My name is Sanjay Ram, I’m the Regional Director for North Queensland, for Transport and Main Roads.
[How long have you been working in TMR?]
I've been in TMR for nearly 26 years, started as a graduate and I'm currently in the program delivery area. I have my background is in program delivery and project delivery ranging from some major projects in South East Queensland to now in Far North Queensland.
[What does your team do?]
So I'm the Regional Director for North Queensland, I look after all infrastructure upgrades, capital works, engagement with stakeholders in Far North Queensland. My area goes from north of Bowen all the way to the Cape York.
[What are some of the projects you are currently working closely with First Nations businesses and groups on?]
So in my area in North Queensland Region, we've got a number of Aboriginal Torres Strait councils that we work with very closely with, however one of the main projects that we've been working is up in the Cape York on the Peninsula Development Road. The PDR is about 600 kilometres long and we are progressively sealing it. The project includes working with local Indigenous businesses, local individual, individuals trying to get them opportunities to work on those projects and, and build capability in, in developing their own businesses.
[Have you seen any success stories from your work?]
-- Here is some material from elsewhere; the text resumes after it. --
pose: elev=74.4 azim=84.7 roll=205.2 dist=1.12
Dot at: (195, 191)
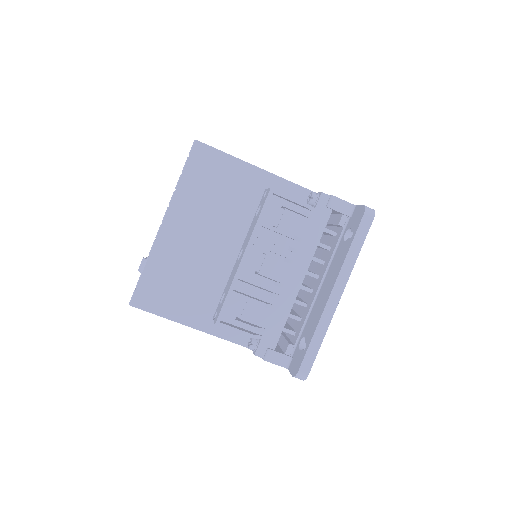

We have, there's a couple of good examples I'll talk about. The first one is when we were progressively sealing the Endeavour Valley Road, there was a couple of young fellas who were working with RoadTek as partnership with Hope Vale Council, got the opportunity to work and learn on a trainer grader we call it, so it's a grader that has got two seats, where they sit next to each other with the trainer and learn how to operate a machinery, like the grader. These two young fellows, after the project has finished, has been able to then take that experience and build on their own business and has gone and bought plant, which they now subcontract to councils like Cook Shire Council. The other success story on the PDR project, as part of the Indigenous and use agreement, we've got a scholarship program—and the scholarship program allows the young people of the cape to explore the opportunities in education in both secondary and tertiary. One of the success stories has been a gentleman called Mitchell Michael, he's recently graduated with a Bachelor of Environment I understand, and recently was back working in TMR in Cloncurry district, so that to me is a great success story where we've seen someone who's come through the program and has ended up working in TMR, and has seen the benefits of it.
[How does building these roads and infrastructure help support communities?]
Yes the roads have helped them a lot. What it means for them is the liveability has improved. They've been able to access facilities like education, hospital services and stuff so instead of taking 10 to 13 hours a day to travel to destinations, they now can access those services. Their, their health has improved in the communities, they've been able to get goods to those communities quickly and also obviously build on housing and local infrastructure like playing grounds for the kids, swimming pools and things like that—so generally, you know whilst the roads have contributed a lot for them, the liveability in their own communities has improved and they're much happier.
[What changes have you seen in how TMR partners with First Nations communities and businesses?]
Certainly we are more aware of how we should engage with the First Nations people. It's, it's given us an opportunity to understand their culture and, and the importance of the land to them. When we've been out there looking at future alignments for roads or even current alignments roads, how to engage with them with accessing water or gravel—just understanding the cultural value, the cultural importance and talking to them about what to look out for has been very important. It's also increased our knowledge of how to preserve cultural heritage and, and also to make sure that we protect for future generations to come.
[Where do you see the future of TMR’s partnership with First Nations business and peoples going?]
I think as I said with the PDR scholarship program I think that's a good start. I think our future engagement will be in building capability and capacity of these Indigenous businesses in the in the cape and across the state. I think we should encourage more engagement with them through partnership and projects, not as a main contractor but maybe as a subcontractor so that opportunities we should be exploring.